A performance alternator really doesn’t require much in the way of modifications. However, Powermaster and other alternator manufacturers do recommend you replace both the ground straps and charge wire. Keep in mind the factory cables weren’t designed to handle the juice of a higher-output alternator, and can restrict the flow of electricity.
In the case of the charge wire, you really can’t go too large. However, here is a chart that matches cable gauge size to total amperage:
Recommended Cable Gauge and Length for Amp Draw
|Cable Length||Up to 4 ft.||4-7 ft.||7-10 ft.||10-13 ft.||13-16 ft.||16-19 ft.||19-22 ft.||22-28 ft.|
|0-20 Amps||14 AWG||12 AWG||12 AWG||10 AWG||10 AWG||8 AWG||8 AWG||8 AWG|
|20-35 Amps||12 AWG||10 AWG||8 AWG||8 AWG||8 AWG||6 AWG||6 AWG||4 AWG|
|35-50 Amps||10 AWG||8 AWG||8 AWG||6 AWG||6 AWG||4 AWG||4 AWG||4 AWG|
|50-65 Amps||8 AWG||8 AWG||6 AWG||4 AWG||4 AWG||4 AWG||4 AWG||2 AWG|
|65-85 Amps||6 AWG||6 AWG||4 AWG||4 AWG||4 AWG||2 AWG||2 AWG||0 AWG|
|85-105 Amps||6 AWG||6 AWG||4 AWG||2 AWG||2 AWG||2 AWG||2 AWG||0 AWG|
|105-125 Amps||4 AWG||4 AWG||4 AWG||2 AWG||2 AWG||2 AWG||2 AWG||0 AWG|
|125-150 Amps||2 AWG||2 AWG||2 AWG||2 AWG||2 AWG||0 AWG||0 AWG||0 AWG|
What is Pulley Ratio (and Why Should You Care)?

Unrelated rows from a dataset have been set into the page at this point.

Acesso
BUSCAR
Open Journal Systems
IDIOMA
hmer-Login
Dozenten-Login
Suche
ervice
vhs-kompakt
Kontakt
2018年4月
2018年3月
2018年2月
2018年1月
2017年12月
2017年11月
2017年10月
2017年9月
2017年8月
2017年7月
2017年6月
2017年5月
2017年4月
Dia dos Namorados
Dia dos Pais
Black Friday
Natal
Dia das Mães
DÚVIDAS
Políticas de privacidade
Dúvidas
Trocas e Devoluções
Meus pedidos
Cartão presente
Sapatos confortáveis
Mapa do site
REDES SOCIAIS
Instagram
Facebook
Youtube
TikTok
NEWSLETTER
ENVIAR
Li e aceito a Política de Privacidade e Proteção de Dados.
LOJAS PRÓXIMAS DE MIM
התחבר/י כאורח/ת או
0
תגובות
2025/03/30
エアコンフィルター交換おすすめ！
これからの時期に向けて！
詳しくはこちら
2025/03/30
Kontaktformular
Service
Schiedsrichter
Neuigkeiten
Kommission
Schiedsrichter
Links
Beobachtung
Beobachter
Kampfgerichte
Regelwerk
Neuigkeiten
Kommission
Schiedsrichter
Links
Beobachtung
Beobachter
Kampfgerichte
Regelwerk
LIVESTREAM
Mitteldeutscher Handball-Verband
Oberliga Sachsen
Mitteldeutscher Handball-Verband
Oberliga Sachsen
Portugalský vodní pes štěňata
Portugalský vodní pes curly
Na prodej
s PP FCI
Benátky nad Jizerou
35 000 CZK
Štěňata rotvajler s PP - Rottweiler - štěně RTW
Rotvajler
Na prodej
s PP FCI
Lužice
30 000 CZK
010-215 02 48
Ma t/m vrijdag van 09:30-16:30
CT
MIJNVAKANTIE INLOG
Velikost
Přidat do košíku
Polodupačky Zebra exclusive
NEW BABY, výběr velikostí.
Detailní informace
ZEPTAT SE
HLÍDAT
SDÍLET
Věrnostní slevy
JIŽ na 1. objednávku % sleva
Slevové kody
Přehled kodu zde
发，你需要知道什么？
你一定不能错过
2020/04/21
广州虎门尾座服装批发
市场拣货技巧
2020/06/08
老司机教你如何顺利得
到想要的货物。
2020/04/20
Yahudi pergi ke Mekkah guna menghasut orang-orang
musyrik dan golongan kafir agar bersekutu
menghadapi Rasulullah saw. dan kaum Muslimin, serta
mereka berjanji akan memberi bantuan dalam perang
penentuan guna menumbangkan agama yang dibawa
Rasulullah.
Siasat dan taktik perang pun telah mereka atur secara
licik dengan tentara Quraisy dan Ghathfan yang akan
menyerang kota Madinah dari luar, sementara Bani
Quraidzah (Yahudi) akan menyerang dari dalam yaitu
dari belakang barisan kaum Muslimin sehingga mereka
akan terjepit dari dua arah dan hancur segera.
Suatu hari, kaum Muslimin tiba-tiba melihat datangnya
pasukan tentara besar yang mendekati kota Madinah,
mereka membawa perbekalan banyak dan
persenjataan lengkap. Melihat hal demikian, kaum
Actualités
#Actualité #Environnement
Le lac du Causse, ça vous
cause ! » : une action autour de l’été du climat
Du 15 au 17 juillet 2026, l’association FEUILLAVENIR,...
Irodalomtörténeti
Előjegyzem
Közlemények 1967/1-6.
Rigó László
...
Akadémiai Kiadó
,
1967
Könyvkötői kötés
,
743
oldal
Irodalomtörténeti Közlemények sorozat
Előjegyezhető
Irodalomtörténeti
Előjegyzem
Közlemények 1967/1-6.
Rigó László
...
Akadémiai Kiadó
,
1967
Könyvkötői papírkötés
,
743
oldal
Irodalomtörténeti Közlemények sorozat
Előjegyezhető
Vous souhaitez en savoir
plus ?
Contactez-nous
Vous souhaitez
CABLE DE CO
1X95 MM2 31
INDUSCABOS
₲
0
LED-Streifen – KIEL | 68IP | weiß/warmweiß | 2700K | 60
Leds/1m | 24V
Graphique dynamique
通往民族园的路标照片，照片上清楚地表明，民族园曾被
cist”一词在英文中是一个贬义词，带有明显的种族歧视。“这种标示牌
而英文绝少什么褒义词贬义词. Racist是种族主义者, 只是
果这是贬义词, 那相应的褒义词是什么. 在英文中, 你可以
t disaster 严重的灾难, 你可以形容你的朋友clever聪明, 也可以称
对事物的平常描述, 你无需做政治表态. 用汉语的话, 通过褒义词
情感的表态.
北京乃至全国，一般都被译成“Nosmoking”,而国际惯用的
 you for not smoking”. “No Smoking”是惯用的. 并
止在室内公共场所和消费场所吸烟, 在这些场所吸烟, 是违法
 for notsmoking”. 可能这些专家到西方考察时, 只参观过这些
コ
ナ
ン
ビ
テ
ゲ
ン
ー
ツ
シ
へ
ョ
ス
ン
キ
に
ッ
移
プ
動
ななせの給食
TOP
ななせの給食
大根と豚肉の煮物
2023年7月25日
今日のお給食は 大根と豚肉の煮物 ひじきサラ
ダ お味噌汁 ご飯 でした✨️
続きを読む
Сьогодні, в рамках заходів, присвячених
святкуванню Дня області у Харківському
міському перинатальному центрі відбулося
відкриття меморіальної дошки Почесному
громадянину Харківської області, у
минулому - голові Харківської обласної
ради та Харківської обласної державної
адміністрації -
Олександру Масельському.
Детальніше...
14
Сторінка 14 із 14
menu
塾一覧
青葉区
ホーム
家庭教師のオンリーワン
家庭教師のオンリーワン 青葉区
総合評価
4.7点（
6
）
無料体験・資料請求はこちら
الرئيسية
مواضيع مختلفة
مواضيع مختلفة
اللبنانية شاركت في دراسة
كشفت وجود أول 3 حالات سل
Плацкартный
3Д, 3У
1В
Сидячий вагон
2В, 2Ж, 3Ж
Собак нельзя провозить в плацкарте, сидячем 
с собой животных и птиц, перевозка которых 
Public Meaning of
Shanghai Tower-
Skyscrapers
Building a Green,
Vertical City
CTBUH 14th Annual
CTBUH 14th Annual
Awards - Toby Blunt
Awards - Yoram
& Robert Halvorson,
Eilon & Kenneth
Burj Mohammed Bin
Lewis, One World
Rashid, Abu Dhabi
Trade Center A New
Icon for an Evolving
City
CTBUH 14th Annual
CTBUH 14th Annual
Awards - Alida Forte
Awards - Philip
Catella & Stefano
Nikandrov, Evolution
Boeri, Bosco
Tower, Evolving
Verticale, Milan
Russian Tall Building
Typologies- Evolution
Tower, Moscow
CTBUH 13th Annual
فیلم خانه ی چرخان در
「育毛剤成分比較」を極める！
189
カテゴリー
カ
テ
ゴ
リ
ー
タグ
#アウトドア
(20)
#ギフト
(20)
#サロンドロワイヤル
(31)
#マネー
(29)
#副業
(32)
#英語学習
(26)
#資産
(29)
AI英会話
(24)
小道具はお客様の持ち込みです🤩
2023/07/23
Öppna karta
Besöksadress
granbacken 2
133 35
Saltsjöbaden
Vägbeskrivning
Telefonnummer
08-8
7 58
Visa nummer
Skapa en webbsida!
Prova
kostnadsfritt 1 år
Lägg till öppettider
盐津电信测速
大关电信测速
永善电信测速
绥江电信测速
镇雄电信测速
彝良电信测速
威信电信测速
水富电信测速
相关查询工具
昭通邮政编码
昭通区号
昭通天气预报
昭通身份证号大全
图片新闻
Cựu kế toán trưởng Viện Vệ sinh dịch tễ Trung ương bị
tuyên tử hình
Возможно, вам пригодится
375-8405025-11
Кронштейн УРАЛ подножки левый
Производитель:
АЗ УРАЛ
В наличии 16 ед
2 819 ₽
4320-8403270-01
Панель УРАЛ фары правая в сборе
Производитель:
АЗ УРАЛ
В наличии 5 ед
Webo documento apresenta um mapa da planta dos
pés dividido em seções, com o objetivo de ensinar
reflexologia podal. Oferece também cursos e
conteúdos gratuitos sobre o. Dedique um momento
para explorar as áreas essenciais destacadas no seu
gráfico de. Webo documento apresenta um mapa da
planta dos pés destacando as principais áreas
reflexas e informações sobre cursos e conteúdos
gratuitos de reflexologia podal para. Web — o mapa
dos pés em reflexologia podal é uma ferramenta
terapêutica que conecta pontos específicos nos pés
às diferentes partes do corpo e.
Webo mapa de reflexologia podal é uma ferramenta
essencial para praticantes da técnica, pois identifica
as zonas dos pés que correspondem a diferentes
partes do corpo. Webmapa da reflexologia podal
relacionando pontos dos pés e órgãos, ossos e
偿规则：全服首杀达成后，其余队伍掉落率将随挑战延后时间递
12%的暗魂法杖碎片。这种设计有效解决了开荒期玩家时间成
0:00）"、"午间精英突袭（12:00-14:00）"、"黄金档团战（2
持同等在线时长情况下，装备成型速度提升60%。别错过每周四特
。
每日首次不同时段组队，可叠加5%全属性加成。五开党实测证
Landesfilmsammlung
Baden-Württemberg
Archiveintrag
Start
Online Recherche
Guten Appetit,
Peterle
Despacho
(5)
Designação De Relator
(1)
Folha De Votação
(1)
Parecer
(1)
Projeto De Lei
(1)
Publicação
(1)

In short, pulley ratio is a comparison between the crankshaft pulley diameter and alternator pulley diameter. This ratio is derived by dividing the crank pulley diameter by the alternator pulley. For example, a 6-inch crank pulley with 2-inch alternator pulley will yield a 3:1 pulley ratio.
The ratio has a direct effect on how fast the alternator spins.
In order to understand the importance of pulley ratio, you first need to understand the “power curve” involved with alternator output. Although the alternator’s output is dependent upon engine speed, it follows a unique curve. At idle, small changes in the alternator’s speed can make a big difference, so the pulley ratio becomes very important.
Powermaster supplies its alternators with pulleys matched to the alternator’s power curve. The company follows this common rule of thumb:
- Street use = 3:1 ratio or slightly higher
- Drag racing = 1.75:1 ratio
- Circle track = 1:1 ratio
So why should you care?
Because differing ratios can affect performance, you should take care to maintain the same pulley ratio if you decide to use dress-up pulley sets. A mismatched pulley ratio and alternator can lead to big problems, especially at idle where alternator performance is critical. That’s because these high-amp units typically lose output under 2,400 rotor rpm. Rotor rpm are a factor of pulley ratio multiplied by engine speed. So, if you have a pulley ratio of 2:1 multiplied by an engine speed of 870, you’ll get a rotor rpm of 1,827.
At 1,827 rpm, you’ll see a significant drop in alternator output.
Again, the ideal ratio depends on your application (street, drag racing, circle track racing), but you need to understand the effects of altering pulley ratio.
With all this in mind, you’re ready to choose the right alternator for your application.